*** Opening Passage to read ***
TALKING to Sarah Lancashire in the flesh is almost nothing like you might expect.
For a start, there's the voice. She's much posher, more softly spoken, more measured than many of the characters she's played. Born in Oldham, there's barely a trace of northern to her accent at all.
Then there's the way she carries herself. She's utterly unstarry, swathed in woollen polo neck, hair tied unfussily on top of her head, cup of tea in hand, slightly slouched in her seat.
But most notably, perhaps, is her lack of grandiosity.
For while many of Lancashire's most successful roles - From Sgt Catherine Cawood in Happy Valley to Caroline Dawson in Last Tango in Halifax - have been outwardly no-nonsense, straight speaking types, the actress behind those personas is, she confesses, a permanent bag of nerves.
She finds watching herself on screen 'torture - abject torture' and adds, 'I don't analyse what I do. I just try and turn up something acceptable.
*** Closing Passage to read ***
*** Opening Data shown ***
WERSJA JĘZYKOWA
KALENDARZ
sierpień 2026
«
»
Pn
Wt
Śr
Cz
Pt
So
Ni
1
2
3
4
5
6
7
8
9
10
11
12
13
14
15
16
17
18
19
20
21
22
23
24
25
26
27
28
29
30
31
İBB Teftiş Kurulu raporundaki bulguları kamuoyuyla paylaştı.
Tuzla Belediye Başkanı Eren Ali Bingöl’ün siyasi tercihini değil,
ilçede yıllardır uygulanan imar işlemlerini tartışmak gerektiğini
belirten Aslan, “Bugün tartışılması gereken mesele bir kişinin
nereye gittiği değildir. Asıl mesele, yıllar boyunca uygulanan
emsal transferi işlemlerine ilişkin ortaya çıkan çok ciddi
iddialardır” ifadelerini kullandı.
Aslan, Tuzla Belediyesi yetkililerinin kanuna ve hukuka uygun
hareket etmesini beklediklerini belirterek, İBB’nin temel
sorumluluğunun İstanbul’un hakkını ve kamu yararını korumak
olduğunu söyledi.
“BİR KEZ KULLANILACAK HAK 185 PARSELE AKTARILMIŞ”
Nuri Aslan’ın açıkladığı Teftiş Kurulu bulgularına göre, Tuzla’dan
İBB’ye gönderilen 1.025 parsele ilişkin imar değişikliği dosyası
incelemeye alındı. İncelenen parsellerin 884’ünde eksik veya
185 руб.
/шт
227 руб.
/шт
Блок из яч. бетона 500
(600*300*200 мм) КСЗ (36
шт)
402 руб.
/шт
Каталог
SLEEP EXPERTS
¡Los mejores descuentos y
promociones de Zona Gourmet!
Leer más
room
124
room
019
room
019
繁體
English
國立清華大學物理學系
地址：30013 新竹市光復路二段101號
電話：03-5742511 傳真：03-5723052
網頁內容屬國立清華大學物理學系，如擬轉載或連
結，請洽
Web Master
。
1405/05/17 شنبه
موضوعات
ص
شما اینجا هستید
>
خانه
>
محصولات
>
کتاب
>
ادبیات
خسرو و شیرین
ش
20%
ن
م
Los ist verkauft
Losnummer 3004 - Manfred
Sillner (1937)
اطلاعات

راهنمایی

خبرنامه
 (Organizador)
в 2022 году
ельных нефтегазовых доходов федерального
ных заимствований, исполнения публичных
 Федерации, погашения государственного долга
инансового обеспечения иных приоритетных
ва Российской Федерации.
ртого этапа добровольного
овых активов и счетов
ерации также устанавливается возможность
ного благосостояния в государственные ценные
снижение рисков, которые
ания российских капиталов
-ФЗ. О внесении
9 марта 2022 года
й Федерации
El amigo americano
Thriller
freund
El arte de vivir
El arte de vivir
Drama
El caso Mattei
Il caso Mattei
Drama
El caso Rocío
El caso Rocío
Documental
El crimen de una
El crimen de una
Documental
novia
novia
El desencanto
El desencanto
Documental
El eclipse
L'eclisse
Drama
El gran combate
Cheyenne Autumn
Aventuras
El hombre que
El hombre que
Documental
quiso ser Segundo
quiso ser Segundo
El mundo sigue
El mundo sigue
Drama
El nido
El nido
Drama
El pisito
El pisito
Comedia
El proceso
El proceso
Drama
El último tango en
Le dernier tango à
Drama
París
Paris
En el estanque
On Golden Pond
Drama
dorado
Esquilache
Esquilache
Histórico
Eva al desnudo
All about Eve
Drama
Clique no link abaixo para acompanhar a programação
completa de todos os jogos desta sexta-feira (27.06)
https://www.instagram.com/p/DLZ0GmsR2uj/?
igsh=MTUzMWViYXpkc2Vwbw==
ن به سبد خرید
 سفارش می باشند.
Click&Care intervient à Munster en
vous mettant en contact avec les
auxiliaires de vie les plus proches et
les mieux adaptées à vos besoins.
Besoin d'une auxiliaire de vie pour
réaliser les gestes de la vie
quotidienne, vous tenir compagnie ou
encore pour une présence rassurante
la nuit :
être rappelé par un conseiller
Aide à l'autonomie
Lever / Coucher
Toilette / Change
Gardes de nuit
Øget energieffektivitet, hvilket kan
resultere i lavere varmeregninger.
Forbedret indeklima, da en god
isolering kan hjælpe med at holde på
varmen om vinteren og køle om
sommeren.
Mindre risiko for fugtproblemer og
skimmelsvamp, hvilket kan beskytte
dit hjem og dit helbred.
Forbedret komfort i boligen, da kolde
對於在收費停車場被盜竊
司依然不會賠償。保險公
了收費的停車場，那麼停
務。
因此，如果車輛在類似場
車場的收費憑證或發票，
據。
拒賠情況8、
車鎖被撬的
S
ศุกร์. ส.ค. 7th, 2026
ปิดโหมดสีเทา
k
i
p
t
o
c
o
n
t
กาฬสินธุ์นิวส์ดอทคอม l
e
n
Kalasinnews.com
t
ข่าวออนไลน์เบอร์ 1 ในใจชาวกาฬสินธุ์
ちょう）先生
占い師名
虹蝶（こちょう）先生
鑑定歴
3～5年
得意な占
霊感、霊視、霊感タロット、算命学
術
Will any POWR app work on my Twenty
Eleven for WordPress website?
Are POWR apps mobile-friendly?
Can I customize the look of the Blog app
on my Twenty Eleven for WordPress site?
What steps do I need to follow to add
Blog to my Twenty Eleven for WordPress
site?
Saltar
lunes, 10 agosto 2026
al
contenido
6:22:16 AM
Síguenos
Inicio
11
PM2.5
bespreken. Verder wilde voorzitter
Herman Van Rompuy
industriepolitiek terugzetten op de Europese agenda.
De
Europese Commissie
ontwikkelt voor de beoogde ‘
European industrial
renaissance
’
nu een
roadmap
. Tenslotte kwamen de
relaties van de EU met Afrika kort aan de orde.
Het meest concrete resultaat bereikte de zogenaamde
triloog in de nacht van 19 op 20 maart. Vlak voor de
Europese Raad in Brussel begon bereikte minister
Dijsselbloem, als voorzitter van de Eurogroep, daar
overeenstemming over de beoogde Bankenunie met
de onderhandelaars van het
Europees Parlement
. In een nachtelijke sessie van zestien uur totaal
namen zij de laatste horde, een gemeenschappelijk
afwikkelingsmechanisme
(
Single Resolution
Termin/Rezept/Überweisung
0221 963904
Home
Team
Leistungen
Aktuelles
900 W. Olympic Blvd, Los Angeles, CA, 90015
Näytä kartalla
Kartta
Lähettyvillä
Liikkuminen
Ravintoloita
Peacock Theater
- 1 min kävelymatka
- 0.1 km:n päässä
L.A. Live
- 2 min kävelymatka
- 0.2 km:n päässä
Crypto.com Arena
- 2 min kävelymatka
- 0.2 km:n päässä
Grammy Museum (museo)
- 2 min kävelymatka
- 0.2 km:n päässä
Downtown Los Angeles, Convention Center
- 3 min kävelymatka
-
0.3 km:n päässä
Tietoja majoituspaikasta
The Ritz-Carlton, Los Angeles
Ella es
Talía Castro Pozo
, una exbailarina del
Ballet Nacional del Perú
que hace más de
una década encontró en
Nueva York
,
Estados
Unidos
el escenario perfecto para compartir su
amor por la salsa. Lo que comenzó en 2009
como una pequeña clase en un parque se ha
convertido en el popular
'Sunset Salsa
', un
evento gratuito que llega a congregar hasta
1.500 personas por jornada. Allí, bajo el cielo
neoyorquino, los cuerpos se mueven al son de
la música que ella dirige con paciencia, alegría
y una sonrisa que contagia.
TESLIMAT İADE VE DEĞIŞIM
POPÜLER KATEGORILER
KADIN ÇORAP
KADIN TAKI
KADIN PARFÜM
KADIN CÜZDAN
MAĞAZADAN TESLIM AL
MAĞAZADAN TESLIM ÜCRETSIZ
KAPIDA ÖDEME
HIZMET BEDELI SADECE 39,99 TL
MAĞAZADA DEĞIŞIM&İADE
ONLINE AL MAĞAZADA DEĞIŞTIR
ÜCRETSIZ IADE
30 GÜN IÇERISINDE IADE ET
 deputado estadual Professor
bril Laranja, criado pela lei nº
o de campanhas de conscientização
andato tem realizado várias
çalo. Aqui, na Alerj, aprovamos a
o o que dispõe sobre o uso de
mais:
*** Closing Data shown ***
■ Assignment: From the profile of Sarah Lancashire, copy out the passage that begins at "But most notably, perhaps, is" and stops after "bag of nerves.".

■ Written response:
But most notably, perhaps, is her lack of grandiosity.
For while many of Lancashire's most successful roles - From Sgt Catherine Cawood in Happy Valley to Caroline Dawson in Last Tango in Halifax - have been outwardly no-nonsense, straight speaking types, the actress behind those personas is, she confesses, a permanent bag of nerves.